Einer der Vorteile beim Quarantäne-Dinner: Man kann sich so viel Zeit lassen wie man möchte. Also gibt es das Dessert erst zum ZDF „Heute Journal“. Die Eisspezialität, die vor dem Fernseher tatsächlich aus der gelieferten Verpackung gegessen wird, fällt im Vergleich zu Vorspeise und Hauptgericht nur geringfügig ab. Das Eis ist nicht zu fest, sodass man gut an den mit Alkohol (Kirschlikör?) gefüllten Kern kommt. Ohne dem Küchenchef zu nahe treten zu wollen: Ganz sicher, dass das Tartufo hausgemacht ist, sind wir uns allerdings nicht. Das klären wir beim nächsten, hoffentlich bald wieder möglichen Vor-Ort-Besuch.

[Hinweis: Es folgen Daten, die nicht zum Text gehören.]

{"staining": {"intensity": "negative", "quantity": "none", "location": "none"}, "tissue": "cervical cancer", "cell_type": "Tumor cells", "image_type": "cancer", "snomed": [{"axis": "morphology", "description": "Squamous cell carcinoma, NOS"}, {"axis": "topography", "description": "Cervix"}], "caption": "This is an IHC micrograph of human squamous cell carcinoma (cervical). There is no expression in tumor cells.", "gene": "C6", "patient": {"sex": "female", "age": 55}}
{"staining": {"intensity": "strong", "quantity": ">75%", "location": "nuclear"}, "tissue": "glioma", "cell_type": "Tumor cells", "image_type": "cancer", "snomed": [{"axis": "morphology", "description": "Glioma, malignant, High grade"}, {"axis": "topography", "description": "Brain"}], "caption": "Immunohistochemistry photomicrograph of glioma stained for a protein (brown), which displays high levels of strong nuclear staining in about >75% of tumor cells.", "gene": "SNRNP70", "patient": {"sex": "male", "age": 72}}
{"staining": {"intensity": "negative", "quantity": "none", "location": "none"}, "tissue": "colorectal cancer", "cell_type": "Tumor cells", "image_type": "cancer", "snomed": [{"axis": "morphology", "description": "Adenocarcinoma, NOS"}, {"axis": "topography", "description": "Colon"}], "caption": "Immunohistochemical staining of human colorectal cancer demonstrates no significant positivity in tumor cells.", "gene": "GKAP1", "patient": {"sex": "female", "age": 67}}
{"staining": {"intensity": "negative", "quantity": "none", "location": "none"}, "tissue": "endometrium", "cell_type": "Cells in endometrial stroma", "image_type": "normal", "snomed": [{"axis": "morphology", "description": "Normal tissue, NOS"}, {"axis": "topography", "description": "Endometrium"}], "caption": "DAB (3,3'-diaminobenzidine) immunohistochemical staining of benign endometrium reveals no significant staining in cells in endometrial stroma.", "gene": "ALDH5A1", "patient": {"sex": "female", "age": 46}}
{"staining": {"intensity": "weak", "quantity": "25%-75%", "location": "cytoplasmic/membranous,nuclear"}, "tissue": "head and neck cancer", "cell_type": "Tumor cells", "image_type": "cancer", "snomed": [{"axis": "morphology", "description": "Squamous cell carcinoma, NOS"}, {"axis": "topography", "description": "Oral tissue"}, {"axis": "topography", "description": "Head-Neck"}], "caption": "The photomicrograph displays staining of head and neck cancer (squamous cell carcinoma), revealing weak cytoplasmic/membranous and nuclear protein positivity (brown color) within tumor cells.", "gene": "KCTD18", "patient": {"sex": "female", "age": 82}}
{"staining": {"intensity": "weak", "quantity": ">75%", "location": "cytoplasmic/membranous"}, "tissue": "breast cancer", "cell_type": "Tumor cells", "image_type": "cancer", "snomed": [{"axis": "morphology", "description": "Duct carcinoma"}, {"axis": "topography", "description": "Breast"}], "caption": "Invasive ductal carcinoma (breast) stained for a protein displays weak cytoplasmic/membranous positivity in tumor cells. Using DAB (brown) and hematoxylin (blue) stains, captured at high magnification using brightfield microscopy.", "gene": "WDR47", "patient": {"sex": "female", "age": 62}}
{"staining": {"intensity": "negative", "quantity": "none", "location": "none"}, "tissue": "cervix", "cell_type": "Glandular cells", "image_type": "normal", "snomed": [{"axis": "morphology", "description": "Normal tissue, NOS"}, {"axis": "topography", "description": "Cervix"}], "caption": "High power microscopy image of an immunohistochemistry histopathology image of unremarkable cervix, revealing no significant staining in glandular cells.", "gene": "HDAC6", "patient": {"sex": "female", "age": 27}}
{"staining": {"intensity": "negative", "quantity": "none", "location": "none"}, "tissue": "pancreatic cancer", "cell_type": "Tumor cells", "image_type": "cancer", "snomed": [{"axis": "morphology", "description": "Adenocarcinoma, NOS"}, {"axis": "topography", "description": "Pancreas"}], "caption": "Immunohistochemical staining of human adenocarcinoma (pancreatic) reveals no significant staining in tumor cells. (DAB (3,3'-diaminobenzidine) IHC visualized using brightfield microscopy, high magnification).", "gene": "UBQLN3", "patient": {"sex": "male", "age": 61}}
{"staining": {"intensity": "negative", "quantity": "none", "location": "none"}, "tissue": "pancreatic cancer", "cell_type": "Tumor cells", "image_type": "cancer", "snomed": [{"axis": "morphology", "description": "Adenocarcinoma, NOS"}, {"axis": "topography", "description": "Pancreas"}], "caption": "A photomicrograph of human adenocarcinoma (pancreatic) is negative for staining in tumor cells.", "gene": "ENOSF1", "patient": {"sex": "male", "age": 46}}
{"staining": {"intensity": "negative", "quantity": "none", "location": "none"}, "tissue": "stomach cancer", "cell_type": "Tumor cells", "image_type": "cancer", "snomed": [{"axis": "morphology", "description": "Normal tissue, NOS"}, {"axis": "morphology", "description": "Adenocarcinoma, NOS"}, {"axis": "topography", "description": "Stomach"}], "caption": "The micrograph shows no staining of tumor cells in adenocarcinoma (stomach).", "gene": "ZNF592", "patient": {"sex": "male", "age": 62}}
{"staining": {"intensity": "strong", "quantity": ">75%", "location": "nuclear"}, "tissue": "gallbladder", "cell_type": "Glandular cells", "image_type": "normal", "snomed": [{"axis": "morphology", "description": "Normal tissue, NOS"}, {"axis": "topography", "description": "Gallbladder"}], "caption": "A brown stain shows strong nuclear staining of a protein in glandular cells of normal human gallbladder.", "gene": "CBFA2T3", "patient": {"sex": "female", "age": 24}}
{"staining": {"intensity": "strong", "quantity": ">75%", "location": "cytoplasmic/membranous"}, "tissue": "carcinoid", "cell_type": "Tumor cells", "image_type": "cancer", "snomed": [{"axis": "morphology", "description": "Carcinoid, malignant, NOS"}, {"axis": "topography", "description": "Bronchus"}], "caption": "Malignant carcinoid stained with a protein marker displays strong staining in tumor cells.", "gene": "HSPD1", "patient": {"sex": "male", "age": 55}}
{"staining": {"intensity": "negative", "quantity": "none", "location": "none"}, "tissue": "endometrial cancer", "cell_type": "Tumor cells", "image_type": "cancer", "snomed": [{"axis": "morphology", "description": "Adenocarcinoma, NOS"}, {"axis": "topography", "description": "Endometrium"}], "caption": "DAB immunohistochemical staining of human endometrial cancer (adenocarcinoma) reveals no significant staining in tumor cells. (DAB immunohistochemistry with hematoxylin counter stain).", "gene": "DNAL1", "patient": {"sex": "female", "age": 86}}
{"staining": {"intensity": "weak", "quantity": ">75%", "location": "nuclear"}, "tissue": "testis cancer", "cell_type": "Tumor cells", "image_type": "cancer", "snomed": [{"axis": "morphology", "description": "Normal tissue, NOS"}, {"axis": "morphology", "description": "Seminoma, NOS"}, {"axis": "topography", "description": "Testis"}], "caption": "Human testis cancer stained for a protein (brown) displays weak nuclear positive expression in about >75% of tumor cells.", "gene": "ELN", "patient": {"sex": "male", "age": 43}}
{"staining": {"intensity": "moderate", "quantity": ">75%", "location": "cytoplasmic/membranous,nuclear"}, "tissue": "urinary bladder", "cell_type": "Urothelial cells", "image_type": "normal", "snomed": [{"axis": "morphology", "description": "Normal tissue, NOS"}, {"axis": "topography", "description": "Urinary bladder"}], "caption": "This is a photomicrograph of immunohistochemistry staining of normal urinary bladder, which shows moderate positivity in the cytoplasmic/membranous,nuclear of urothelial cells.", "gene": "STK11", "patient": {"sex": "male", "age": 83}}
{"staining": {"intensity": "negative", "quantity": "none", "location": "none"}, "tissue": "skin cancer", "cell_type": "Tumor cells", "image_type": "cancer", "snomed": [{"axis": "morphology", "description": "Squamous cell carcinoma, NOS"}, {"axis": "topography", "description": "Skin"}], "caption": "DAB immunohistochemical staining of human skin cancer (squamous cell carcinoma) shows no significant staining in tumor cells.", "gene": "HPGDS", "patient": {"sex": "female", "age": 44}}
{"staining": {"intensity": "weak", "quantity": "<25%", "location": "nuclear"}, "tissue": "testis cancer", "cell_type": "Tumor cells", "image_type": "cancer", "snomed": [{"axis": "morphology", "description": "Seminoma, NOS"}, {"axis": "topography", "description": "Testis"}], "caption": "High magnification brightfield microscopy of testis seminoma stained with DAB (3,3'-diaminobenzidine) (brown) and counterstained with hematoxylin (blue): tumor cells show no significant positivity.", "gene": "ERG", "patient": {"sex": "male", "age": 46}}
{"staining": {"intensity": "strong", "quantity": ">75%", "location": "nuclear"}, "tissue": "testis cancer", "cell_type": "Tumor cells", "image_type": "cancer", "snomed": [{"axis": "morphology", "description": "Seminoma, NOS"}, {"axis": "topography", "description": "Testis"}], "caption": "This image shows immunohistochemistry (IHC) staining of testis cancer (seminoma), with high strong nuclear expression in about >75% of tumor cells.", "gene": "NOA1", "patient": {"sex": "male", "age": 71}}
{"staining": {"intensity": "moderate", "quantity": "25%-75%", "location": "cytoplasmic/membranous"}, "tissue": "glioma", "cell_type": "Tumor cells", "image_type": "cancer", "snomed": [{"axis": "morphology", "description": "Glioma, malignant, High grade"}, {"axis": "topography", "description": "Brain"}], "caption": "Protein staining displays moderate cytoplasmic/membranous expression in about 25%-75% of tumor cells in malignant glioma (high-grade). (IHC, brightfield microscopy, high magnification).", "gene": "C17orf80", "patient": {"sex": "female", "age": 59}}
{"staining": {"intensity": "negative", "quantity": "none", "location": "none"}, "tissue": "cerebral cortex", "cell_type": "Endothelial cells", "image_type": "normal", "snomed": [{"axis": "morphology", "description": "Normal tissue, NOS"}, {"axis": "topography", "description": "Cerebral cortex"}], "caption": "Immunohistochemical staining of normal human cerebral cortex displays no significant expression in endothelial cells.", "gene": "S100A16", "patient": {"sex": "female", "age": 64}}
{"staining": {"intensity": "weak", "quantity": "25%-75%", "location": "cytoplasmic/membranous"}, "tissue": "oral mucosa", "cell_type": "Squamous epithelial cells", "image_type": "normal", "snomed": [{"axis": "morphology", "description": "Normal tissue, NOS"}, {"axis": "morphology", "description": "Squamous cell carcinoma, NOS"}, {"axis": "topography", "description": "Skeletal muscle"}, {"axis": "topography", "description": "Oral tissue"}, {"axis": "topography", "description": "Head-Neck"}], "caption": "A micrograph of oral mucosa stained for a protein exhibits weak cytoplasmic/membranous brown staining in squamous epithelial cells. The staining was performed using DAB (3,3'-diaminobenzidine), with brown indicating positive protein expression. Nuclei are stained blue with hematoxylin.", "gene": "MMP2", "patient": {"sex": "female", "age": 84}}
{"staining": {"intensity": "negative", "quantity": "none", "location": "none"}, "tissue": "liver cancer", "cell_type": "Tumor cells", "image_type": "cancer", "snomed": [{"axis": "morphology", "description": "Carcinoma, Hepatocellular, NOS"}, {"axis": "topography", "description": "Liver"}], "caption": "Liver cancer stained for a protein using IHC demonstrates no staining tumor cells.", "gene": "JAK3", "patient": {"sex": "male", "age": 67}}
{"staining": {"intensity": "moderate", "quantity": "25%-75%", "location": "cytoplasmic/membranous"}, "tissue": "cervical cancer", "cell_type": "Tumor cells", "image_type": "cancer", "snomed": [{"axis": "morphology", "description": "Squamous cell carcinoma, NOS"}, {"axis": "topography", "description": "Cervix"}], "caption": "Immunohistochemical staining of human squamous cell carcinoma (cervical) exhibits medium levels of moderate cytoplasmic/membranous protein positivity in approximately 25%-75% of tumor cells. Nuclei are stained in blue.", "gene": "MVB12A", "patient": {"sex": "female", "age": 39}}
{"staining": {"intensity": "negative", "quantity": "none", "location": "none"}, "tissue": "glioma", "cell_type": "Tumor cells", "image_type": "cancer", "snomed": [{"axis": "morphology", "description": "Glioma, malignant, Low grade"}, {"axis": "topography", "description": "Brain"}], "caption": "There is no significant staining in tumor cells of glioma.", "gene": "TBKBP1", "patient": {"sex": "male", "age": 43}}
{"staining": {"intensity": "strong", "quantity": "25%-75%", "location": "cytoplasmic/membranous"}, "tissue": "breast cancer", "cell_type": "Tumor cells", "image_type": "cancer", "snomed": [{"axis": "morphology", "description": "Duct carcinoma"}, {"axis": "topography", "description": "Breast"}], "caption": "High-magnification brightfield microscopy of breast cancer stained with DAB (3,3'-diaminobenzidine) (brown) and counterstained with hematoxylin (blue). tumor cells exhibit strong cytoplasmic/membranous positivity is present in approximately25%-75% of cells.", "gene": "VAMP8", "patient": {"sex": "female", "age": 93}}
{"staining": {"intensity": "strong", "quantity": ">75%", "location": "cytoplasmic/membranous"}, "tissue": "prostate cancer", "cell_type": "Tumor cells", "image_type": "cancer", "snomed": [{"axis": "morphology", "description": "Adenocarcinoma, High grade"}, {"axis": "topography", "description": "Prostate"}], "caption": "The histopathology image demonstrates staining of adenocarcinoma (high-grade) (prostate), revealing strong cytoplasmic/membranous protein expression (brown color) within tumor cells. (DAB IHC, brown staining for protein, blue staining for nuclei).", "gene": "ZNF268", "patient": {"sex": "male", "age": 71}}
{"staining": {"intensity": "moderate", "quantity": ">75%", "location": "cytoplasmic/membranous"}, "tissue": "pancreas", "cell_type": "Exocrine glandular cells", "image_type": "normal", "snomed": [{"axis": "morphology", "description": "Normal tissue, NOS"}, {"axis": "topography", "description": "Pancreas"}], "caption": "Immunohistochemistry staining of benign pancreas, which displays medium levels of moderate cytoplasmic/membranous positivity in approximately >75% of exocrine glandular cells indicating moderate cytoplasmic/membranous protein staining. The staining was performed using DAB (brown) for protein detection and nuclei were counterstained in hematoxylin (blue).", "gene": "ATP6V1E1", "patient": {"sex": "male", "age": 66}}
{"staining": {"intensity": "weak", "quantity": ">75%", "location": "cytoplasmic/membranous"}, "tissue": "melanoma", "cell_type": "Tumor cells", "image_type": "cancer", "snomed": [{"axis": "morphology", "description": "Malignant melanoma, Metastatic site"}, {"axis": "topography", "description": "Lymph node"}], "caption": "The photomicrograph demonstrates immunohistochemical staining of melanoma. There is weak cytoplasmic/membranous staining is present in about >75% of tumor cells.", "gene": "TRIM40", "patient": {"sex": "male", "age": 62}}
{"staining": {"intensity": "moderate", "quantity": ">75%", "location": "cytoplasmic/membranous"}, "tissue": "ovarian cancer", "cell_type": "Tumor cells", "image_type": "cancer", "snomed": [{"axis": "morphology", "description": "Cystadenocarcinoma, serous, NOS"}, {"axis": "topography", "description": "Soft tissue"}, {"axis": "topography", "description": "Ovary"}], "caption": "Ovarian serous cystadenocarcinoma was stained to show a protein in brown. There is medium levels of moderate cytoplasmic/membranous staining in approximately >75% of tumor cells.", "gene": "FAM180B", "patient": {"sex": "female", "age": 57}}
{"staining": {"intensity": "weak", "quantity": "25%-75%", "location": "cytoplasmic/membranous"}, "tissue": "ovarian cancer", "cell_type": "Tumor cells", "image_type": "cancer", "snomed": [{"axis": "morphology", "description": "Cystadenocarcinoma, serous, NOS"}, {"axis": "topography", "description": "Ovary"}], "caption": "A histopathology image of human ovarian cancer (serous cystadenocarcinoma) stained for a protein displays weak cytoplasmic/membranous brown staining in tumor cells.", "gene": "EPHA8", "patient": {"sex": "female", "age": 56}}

Eine doppelte Portion Tartufo Scuro rundete den Abend ab.
Eine doppelte Portion Tartufo Scuro rundete den Abend ab. © Johannes Schmittmann © Johannes Schmittmann

Die Preise

Rund 70 Euro zahlen wir inklusive Trinkgeld. Auf den ersten Blick kein Schnäppchen, aber dazu muss man wissen, dass wir die teuersten Vorspeisen gewählt haben (11,50 Euro und 11,90 Euro). Das Saltimbocca ist bei dieser Qualität mit 17,50 Euro in meinen Augen sogar günstig. Insgesamt kann man sagen, dass 35 Euro pro Person auf keinen Fall zu viel sind für ein Abendessen auf diesem Niveau.

Das Fazit

In diesen Tagen, wo die Highlights in der Woche rar gesät sind, kann ein gutes Essen Wunder wirken und die Laune erheblich steigern. So war es auf jeden Fall bei uns. Zwar kann eine geliefertes Drei-Gänge-Menü (zum Glück) nie den Besuch im Restaurant ersetzen, aber im Moment muss man die Ansprüche einfach etwas herunterfahren. Bei Mona Lisa, und das ist das Wichtigste, aber nicht beim Essen selbst. Denn das hatte dieselbe Qualität wie vor Ort. „Support your Locals“ fällt da besonders leicht. Sollten Josef Lang und sein Team sich tatsächlich, wie angekündigt, zeitnah zurückziehen, würde Ahaus etwas fehlen.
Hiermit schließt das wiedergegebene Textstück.